In the lead-up to Apple’s announcements, there was great speculation as to how Apple might be able to position the iPad line-up to compete against Google Chromebooks, which are quite popular in US educational institutions, and also the Microsoft Windows 10 S computing devices. Google pulled a rabbit out of the hat instead—the Acer Chromebook Tab 10—which is the world’s first tablet to run the Chrome OS. It will also go on sale at $329, includes support for a stylus, has a 10-inch display and has 32GB internal storage.
According to research firm Futuresource Consulting, Chrome OS powers nearly 60% of devices shipped to US schools in 2017.

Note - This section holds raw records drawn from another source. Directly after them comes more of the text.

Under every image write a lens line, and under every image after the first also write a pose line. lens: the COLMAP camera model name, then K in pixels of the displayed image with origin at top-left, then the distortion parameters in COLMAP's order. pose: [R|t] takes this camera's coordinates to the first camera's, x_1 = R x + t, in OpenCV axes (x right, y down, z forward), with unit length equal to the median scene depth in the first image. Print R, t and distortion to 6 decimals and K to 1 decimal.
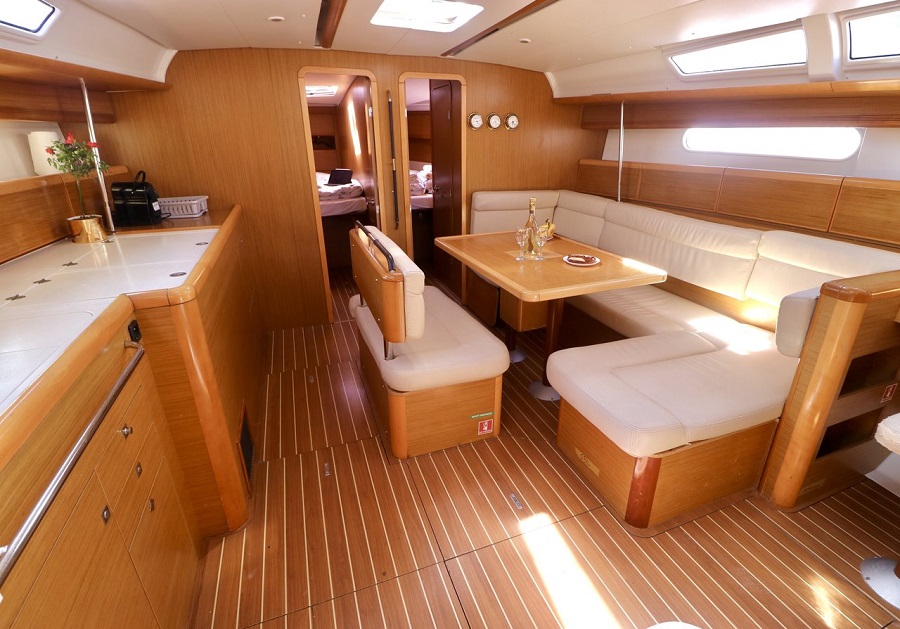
lens RADIAL K [[436.9, 0, 468.0], [0, 436.9, 316.4], [0, 0, 1]] dist [-0.012613, -0.001671]
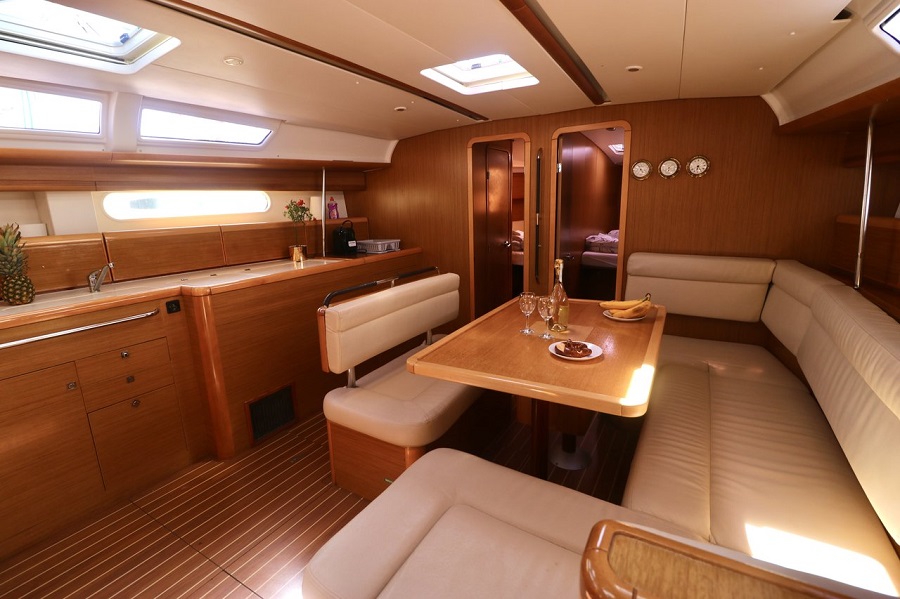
lens RADIAL K [[415.5, 0, 448.9], [0, 415.5, 298.4], [0, 0, 1]] dist [-0.011447, -0.006535]
pose [[0.607601, 0.154745, -0.779022, 0.584099], [-0.271453, 0.962232, -0.020583, -0.128193], [0.746415, 0.223974, 0.626659, 0.380660]]
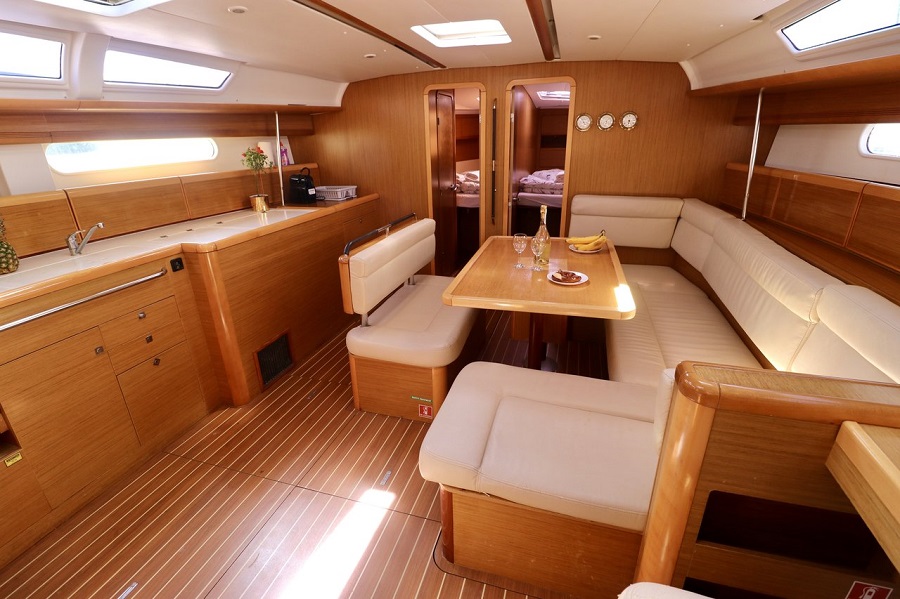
lens RADIAL K [[415.5, 0, 449.7], [0, 415.5, 298.1], [0, 0, 1]] dist [-0.011447, -0.006535]
pose [[0.781003, 0.206665, -0.589342, 0.532548], [-0.211793, 0.975386, 0.061369, -0.081194], [0.587519, 0.076889, 0.805549, 0.155433]]
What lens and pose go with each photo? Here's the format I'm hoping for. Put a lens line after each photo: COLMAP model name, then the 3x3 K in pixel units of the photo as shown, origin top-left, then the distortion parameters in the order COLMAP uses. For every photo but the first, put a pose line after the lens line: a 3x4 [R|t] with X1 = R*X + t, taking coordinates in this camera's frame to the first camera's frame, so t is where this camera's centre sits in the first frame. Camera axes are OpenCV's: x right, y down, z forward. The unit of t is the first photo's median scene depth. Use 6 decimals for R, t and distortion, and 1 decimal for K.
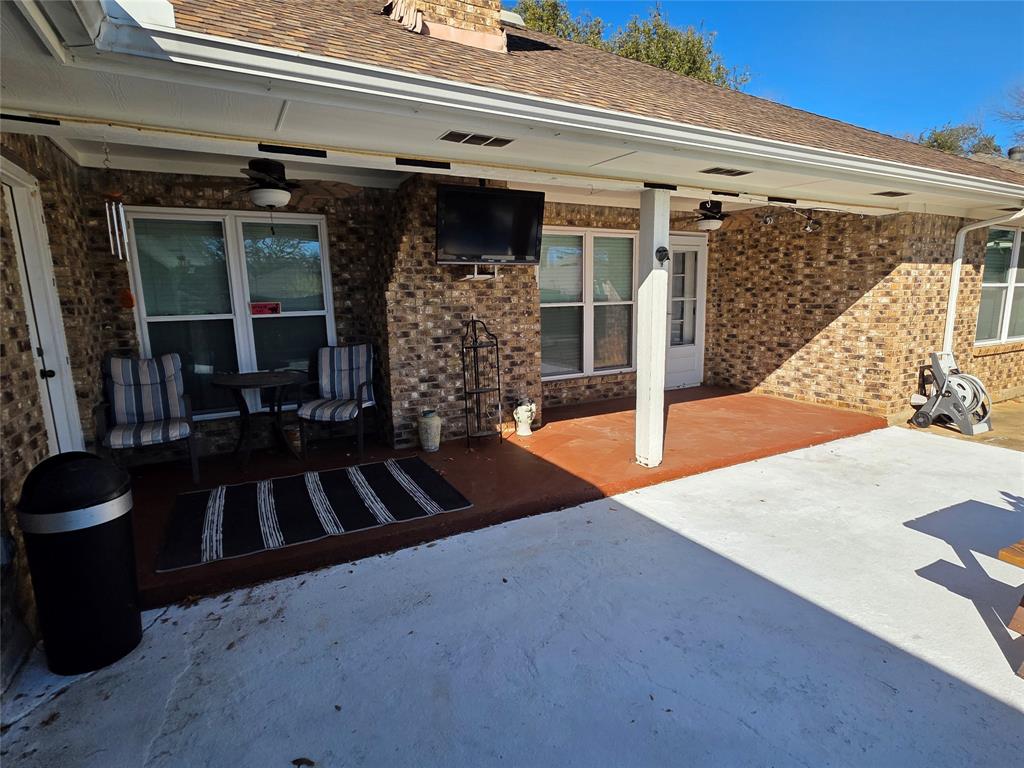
lens RADIAL K [[523.0, 0, 507.4], [0, 523.0, 384.2], [0, 0, 1]] dist [-0.000053, 0.000616]
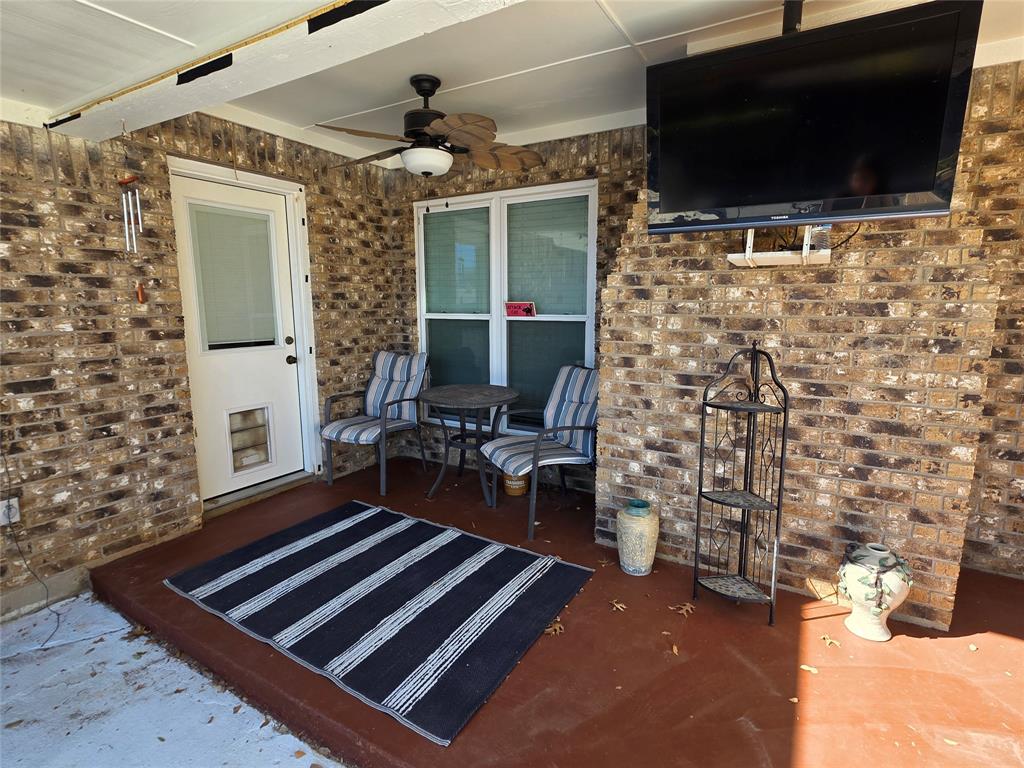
lens RADIAL K [[523.0, 0, 507.4], [0, 523.0, 384.2], [0, 0, 1]] dist [-0.000053, 0.000616]
pose [[0.517020, 0.156180, -0.841604, 0.225636], [-0.155930, 0.983947, 0.086804, -0.098997], [0.841651, 0.086352, 0.533073, 0.568346]]
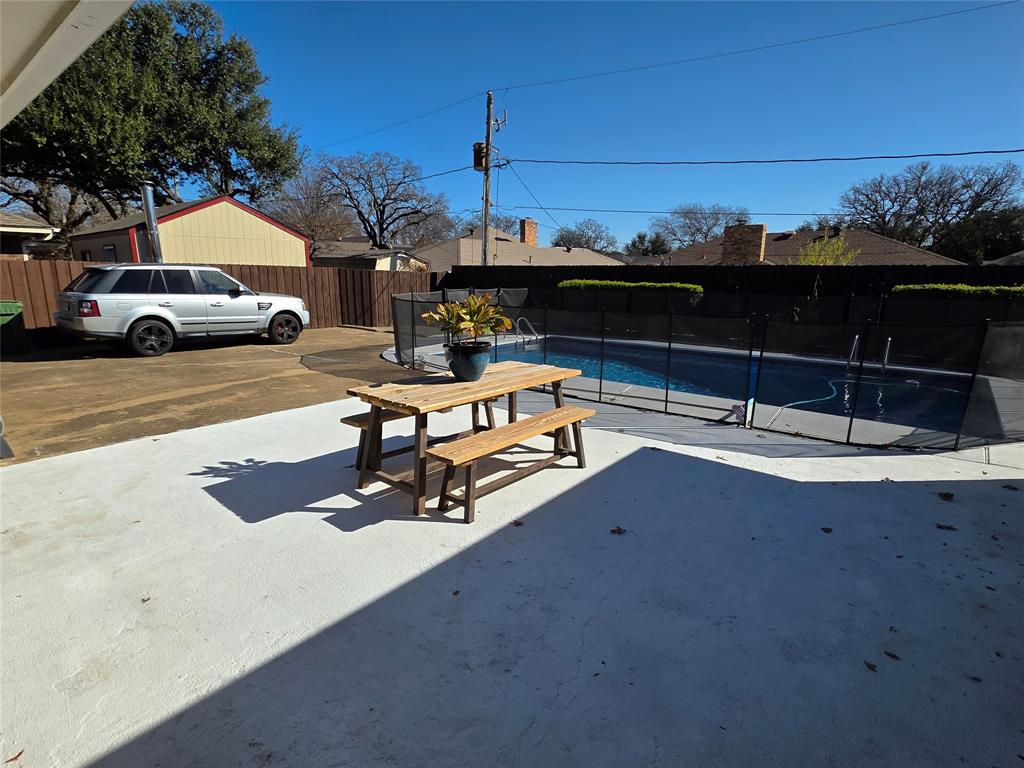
lens RADIAL K [[523.0, 0, 507.4], [0, 523.0, 384.2], [0, 0, 1]] dist [-0.000053, 0.000616]
pose [[-0.378716, -0.182261, 0.907389, -0.222011], [0.162771, 0.952020, 0.259161, -0.122700], [-0.911087, 0.245845, -0.330878, 0.570785]]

Apple may be, in a way, banking on the fact that many parents already use iPads, many a times with their children too at home. This means the children, if they get the iPad to the classroom as well, will essentially have the same device and user experience at home and at school. This not only reduces the learning curve, but the same set of class and schoolwork management apps can let parents, teachers and children be on the same page. With the Schoolwork app now already seeing integration support from popular classroom apps such as Nearpod, Tynker and Kahoot, and the many educational apps that are already available on the Apple App Store for the iPad, it’s no surprise that Apple sees the iPad’s powerful hardware, productivity assisting iOS 11 as well as the robust educational app ecosystem as key to getting into the classrooms.
Apple has confirmed that the new iPad will be available in India from April, though there is no word on the arrival of the Acer Chromebook Tab 10.